**O QUE FAZER**.
Dê continuidade ao texto sobre as revoltas do Período Regencial, começando logo depois do título "Sabinada (1837-1838)".

**TEXTO PARA ANÁLISE**.
----------

Todas essas revoltas questionavam e criticavam o excesso de autoridade do governo central (fosse do Imperador ou da Regência), a forte concorrência dos produtos estrangeiros em nosso País (pois desvalorizavam a produção nacional) e a crescente desigualdade social.

Resumo de imagens retratantes das revoltas no Período Regencial.
Resumo de imagens retratantes das revoltas no Período Regencial.

Cabanagem (1835-1840)

De 1835 a 1840, o Pará foi o centro de uma rebelião longa, que custou a vida de 40.000 pessoas. A Cabanagem teve como causas imediatas a oposição ao governo central e a não-aceitação da população pobre local, formada por mestiços e índios que viviam em casebres – cabanas – na beira dos rios, aos presidentes de província nomeados pelos regentes. Os cabanos pretendiam separar o Pará do resto do Brasil, além de melhorar as condições de vida da população. Os combates duraram anos, indo de Belém ao interior do Estado, até o completo esmagamento da revolta.

Balaiada (1838-1841)

Ocorreu no Maranhão, entre 1838 e 1841. Sua causa principal foi uma grave crise econômica que a então província sofria, causando fome e miséria. A insatisfação era muito grande e bastou um incidente local para deflagrar uma rebelião, liderada por escravos e fabricantes de balaios (daí o nome). Grupos liberais apoiaram a revolta, mas logo deixaram os negros e sertanejos sozinhos na luta, que durou até 1841, quando um dos líderes, o negro Cosme, foi enforcado.

Sabinada (1837-1838)

----------

**TRECHOS DOS DADOS**.
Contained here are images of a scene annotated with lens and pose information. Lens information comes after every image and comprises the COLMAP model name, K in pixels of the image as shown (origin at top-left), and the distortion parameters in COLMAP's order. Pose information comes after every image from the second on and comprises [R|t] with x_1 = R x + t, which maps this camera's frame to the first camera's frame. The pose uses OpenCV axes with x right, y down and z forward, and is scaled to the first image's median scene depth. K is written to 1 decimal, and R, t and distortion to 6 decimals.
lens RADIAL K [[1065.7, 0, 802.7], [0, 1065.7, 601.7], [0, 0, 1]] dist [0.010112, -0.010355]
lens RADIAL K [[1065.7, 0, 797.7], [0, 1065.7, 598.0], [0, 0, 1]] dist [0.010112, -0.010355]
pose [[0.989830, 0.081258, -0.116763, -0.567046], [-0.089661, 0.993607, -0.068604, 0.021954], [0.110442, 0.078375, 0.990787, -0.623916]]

----------

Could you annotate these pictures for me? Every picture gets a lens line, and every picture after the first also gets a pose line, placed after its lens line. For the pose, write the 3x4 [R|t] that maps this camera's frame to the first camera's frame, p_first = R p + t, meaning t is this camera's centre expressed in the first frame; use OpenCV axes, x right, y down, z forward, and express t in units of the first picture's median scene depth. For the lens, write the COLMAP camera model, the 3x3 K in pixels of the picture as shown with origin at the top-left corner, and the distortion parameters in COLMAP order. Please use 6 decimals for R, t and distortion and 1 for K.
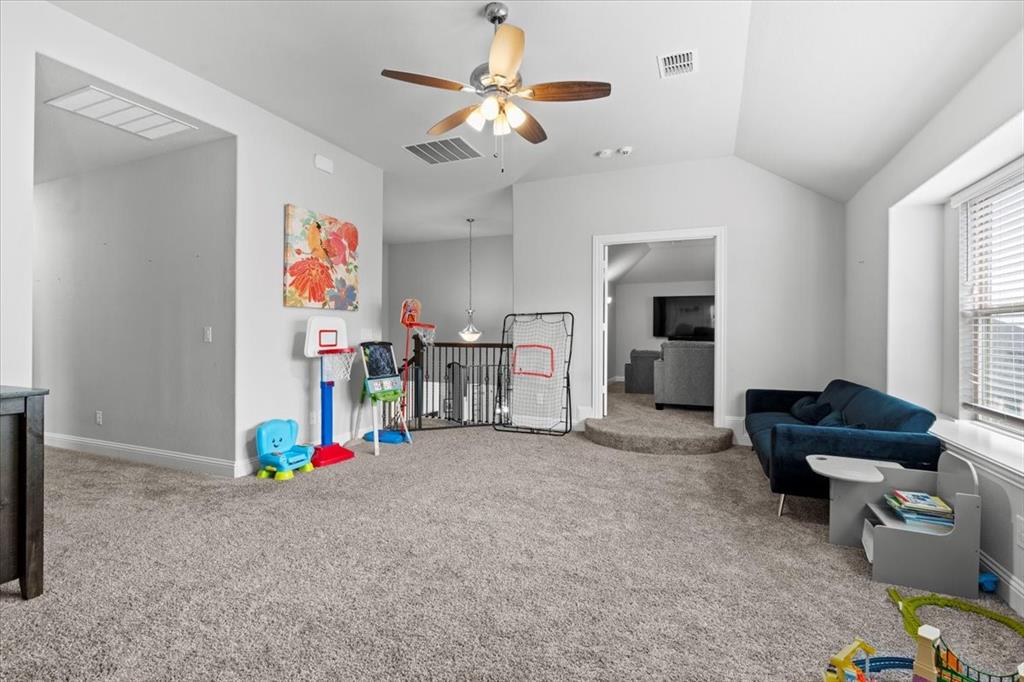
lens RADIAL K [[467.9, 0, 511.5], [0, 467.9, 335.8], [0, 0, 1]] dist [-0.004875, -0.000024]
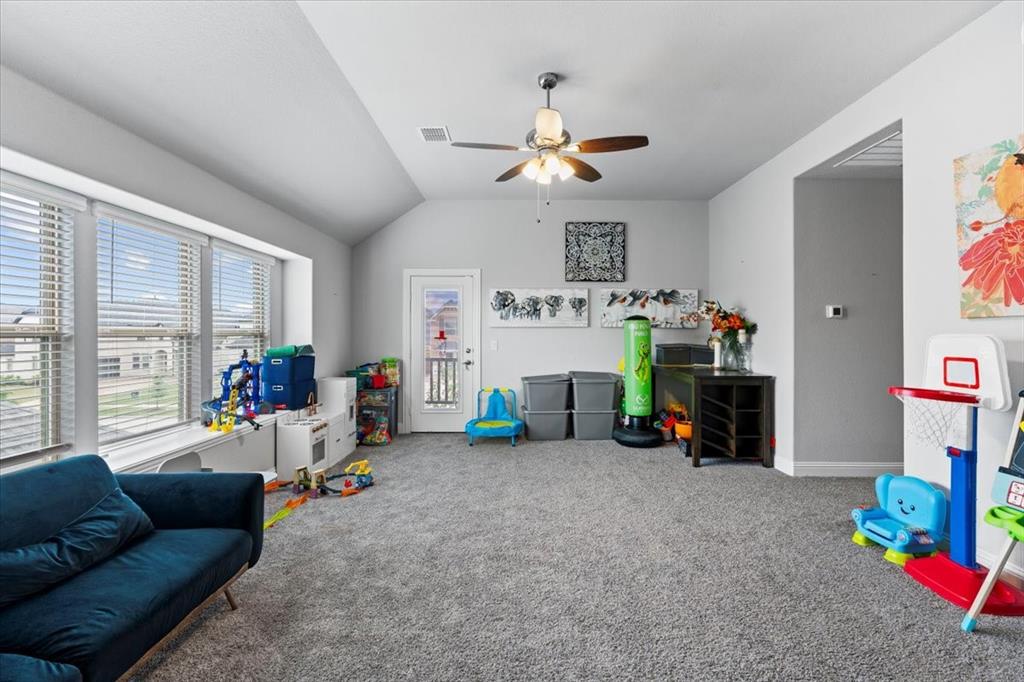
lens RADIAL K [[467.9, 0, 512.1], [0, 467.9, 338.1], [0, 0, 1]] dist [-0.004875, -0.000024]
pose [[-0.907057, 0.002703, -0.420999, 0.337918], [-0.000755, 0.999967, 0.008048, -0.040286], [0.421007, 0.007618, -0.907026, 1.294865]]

----------

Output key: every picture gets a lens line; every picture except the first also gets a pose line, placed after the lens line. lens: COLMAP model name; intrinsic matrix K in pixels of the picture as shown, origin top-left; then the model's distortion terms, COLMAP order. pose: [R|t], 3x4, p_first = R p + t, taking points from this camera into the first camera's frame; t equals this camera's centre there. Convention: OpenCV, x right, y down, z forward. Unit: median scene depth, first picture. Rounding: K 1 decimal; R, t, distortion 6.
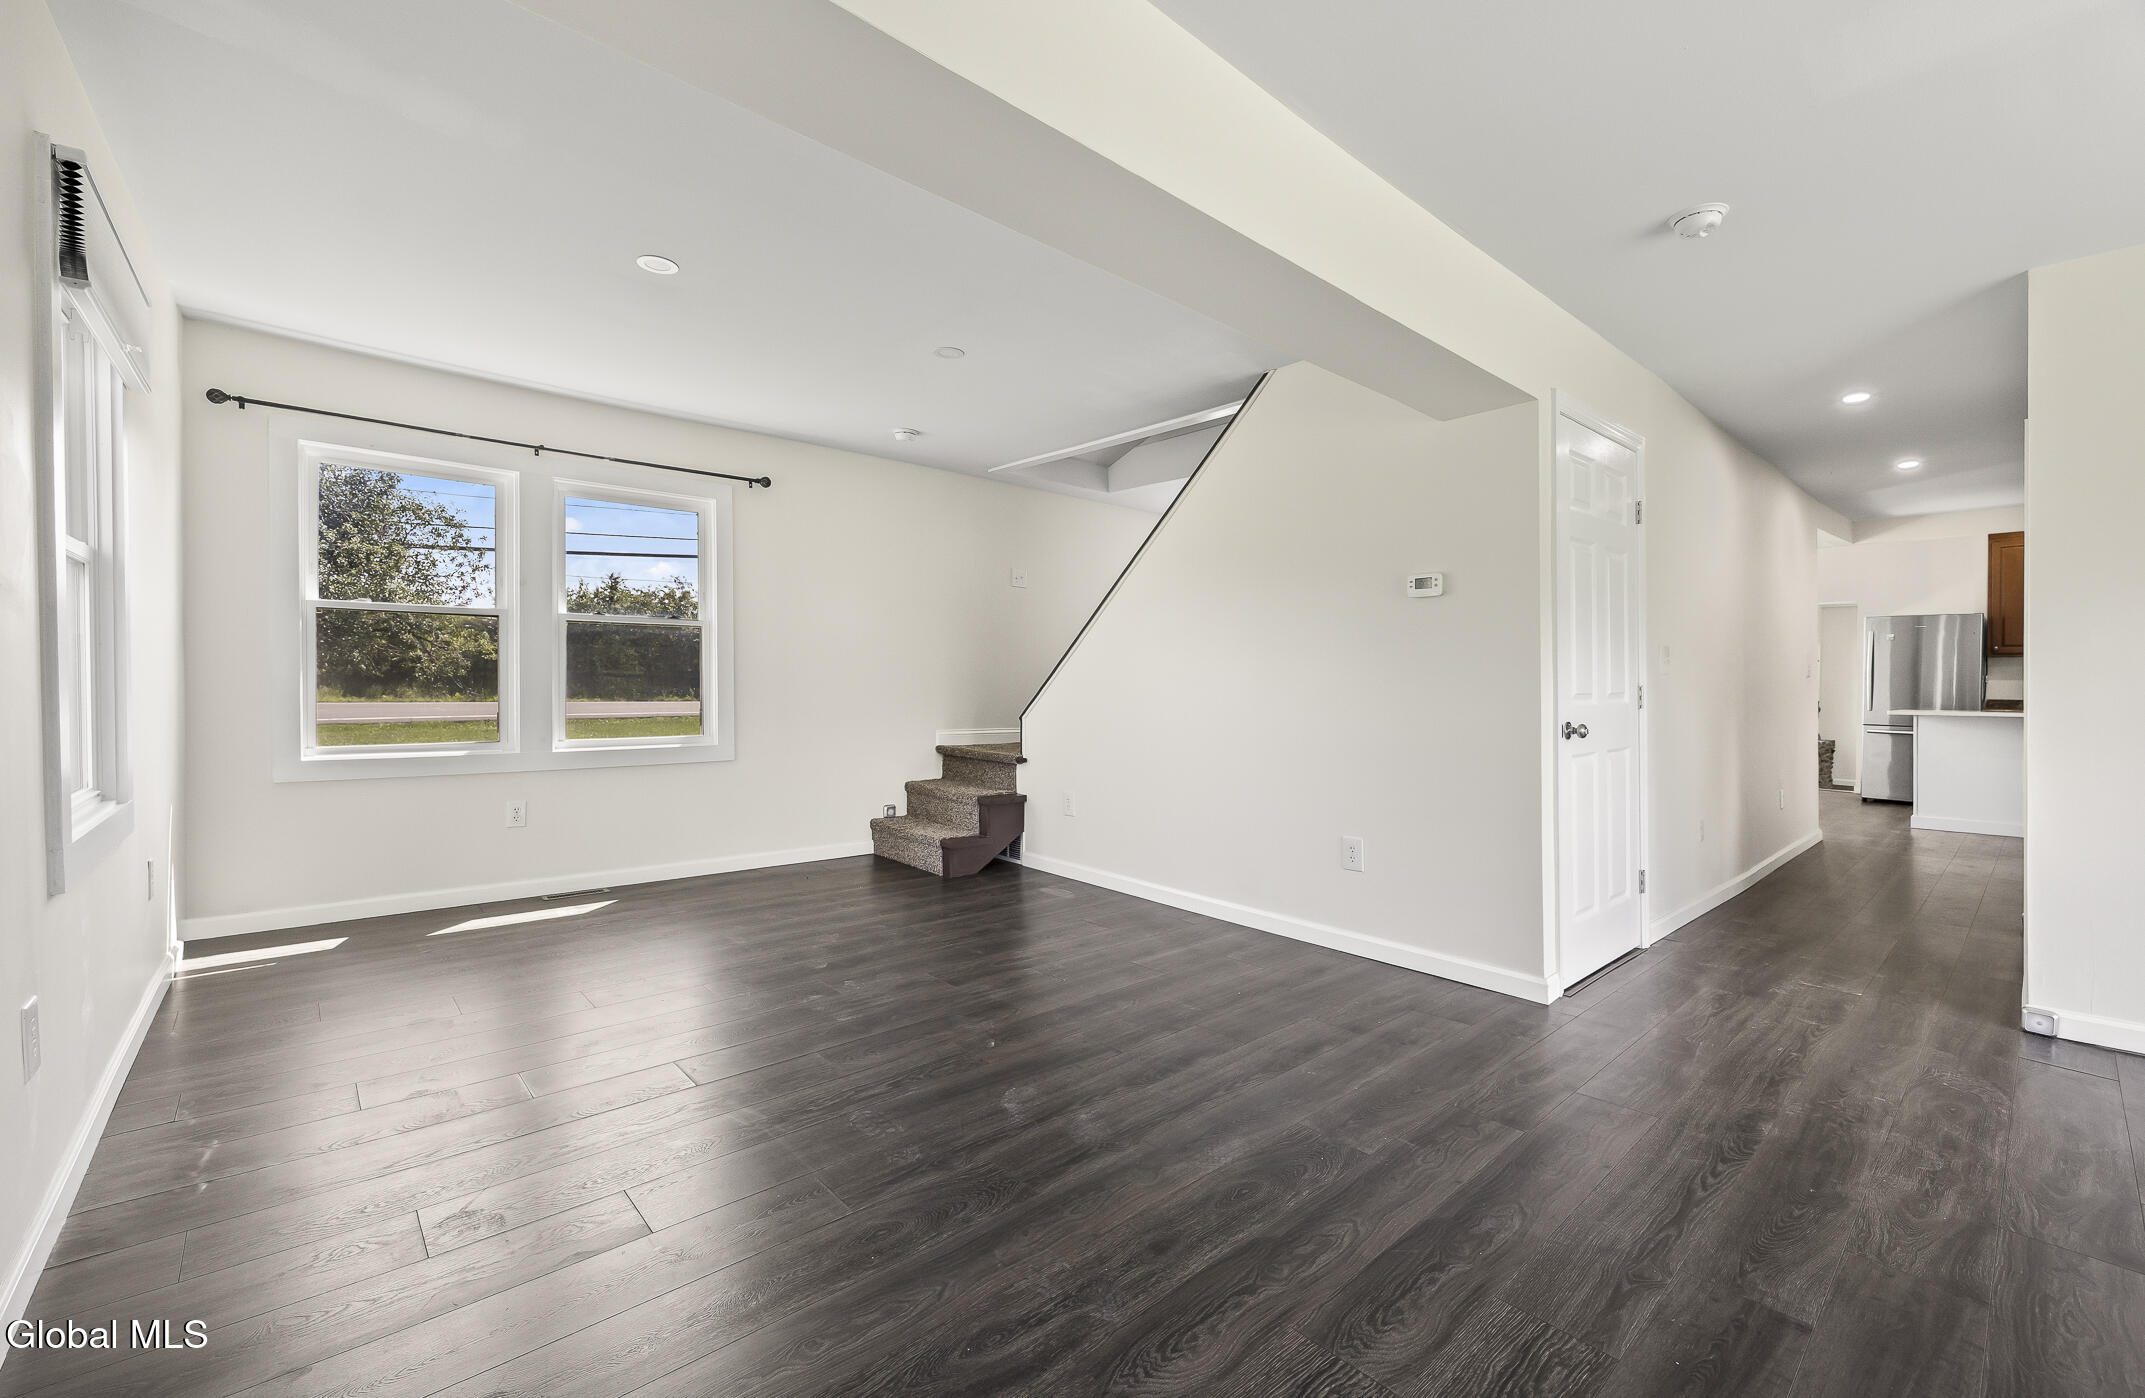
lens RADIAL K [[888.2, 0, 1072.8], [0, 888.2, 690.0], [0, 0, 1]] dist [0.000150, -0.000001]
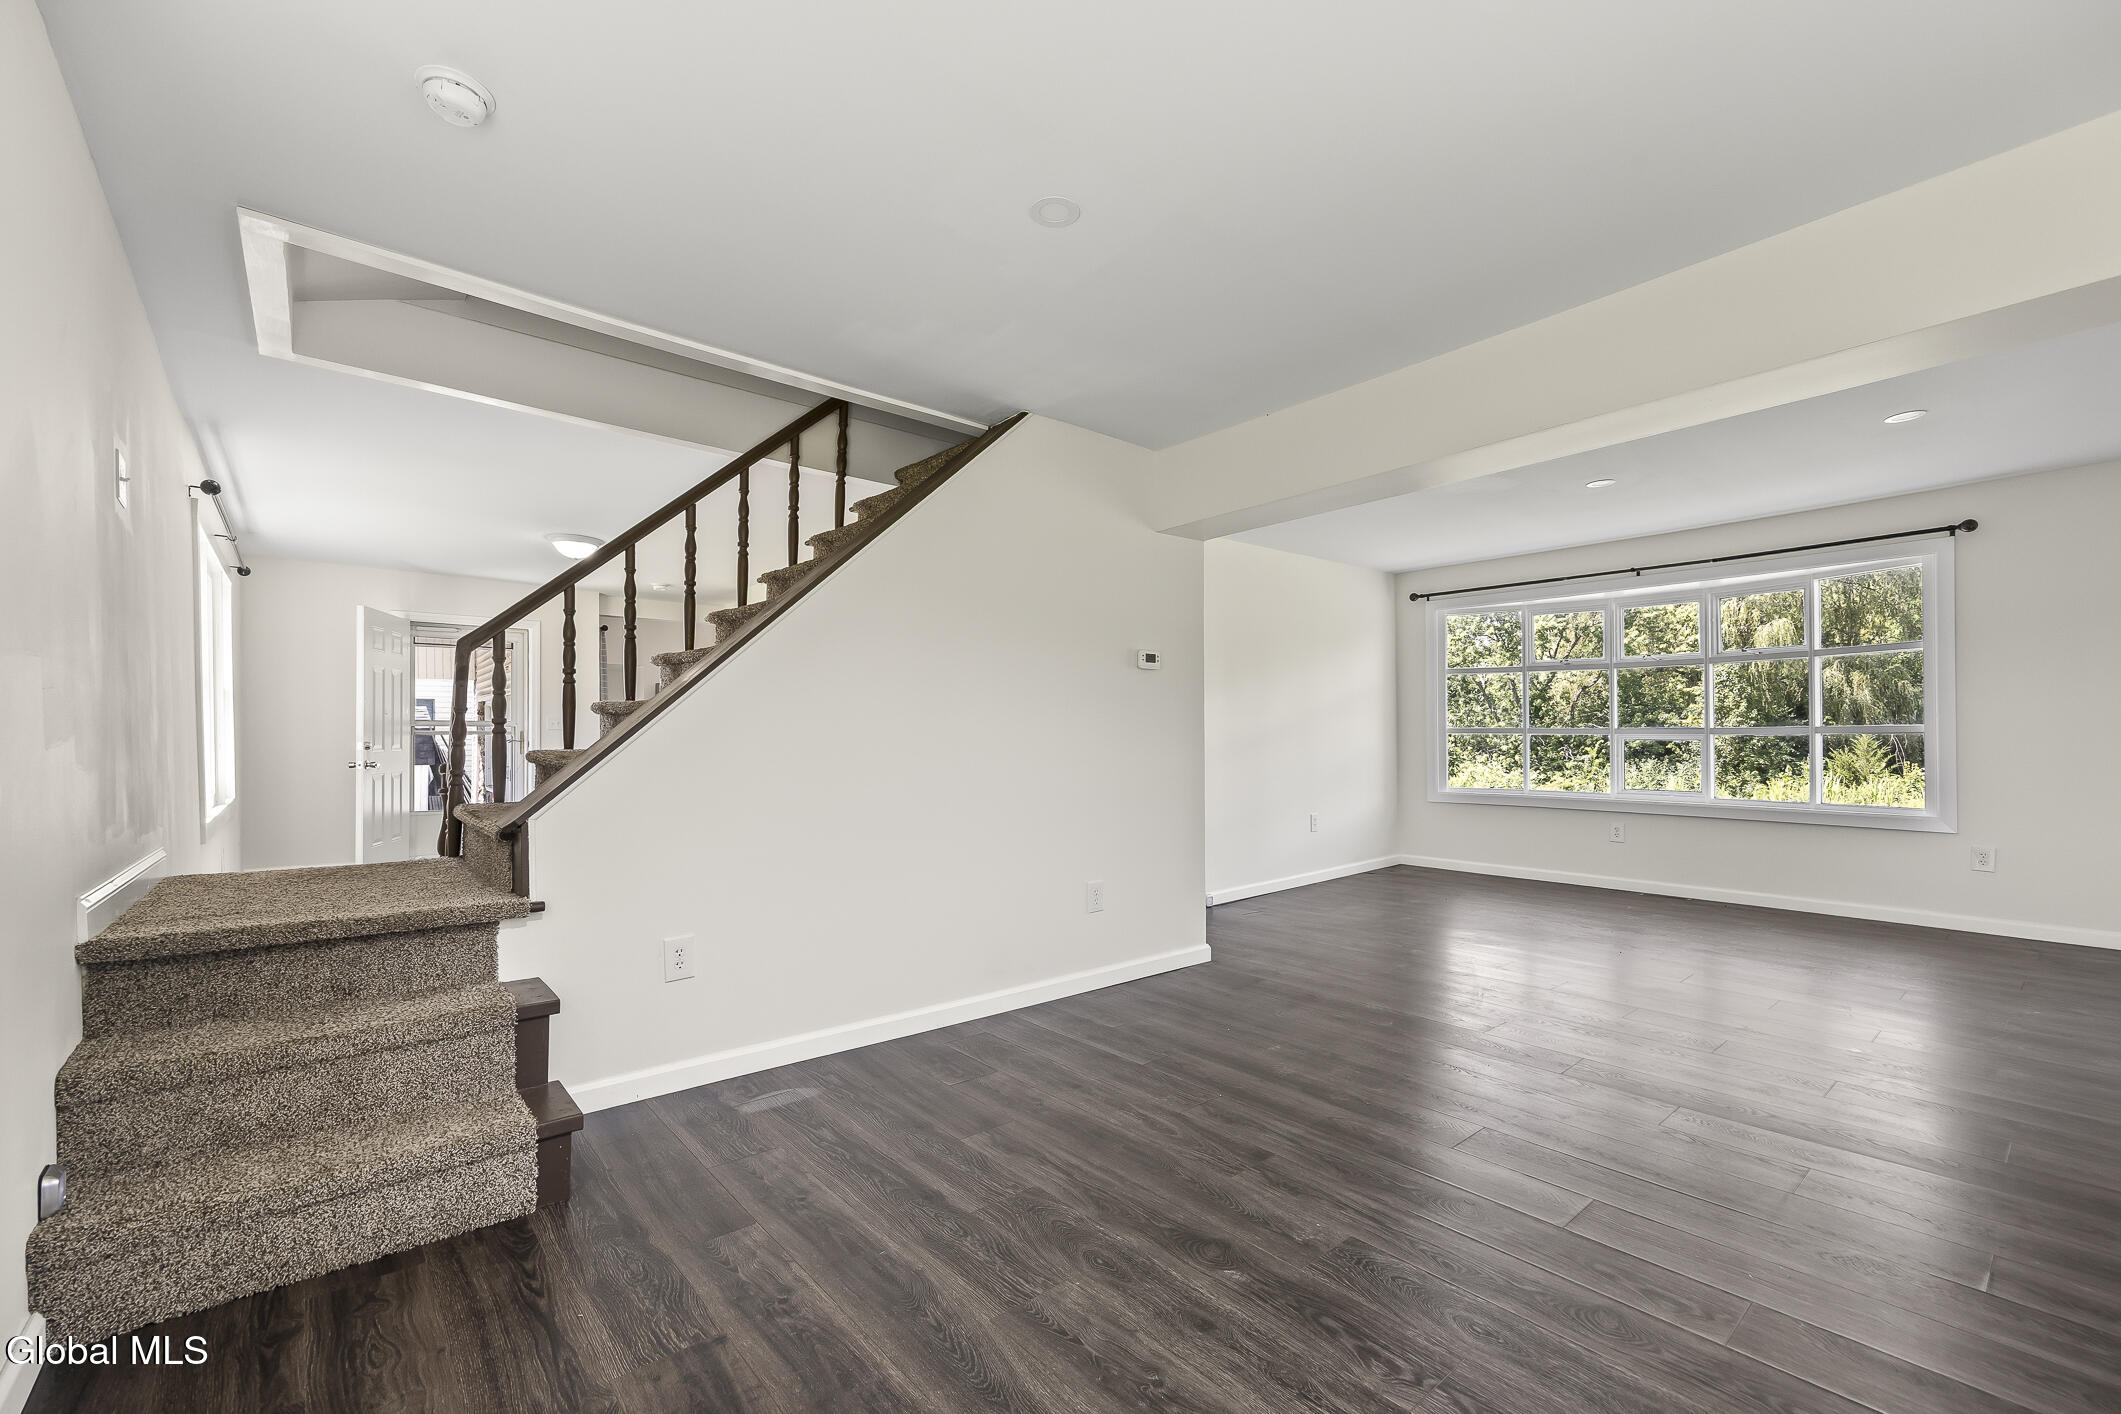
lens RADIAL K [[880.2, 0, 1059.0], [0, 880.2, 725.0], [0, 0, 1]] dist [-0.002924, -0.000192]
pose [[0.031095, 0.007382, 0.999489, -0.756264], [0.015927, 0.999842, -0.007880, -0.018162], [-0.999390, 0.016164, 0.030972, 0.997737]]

----------

**RESULTADO DO EXERCÍCIO**.
Essa revolta pode ser considerada uma continuação da Revolta do Malês, uma rebelião que ocorreu em Salvador em 1835, e cujo objetivo era libertar os negros e exterminar os brancos e mulatos. A Revolta dos Malês foi brutalmente desfeita, mas seu ideal de libertar a Bahia não desapareceu, e em 1837 um grupo de liberais, seguidores das ideias de Francisco Sabino (daí o nome), iniciaram um movimento contra o governo regencial, visando à independência da Bahia. Seu fim foi o mesmo de muitas outras revoltas: repressão violenta, prisão ou morte dos líderes.

Guerra dos Farrapos (1835-1845)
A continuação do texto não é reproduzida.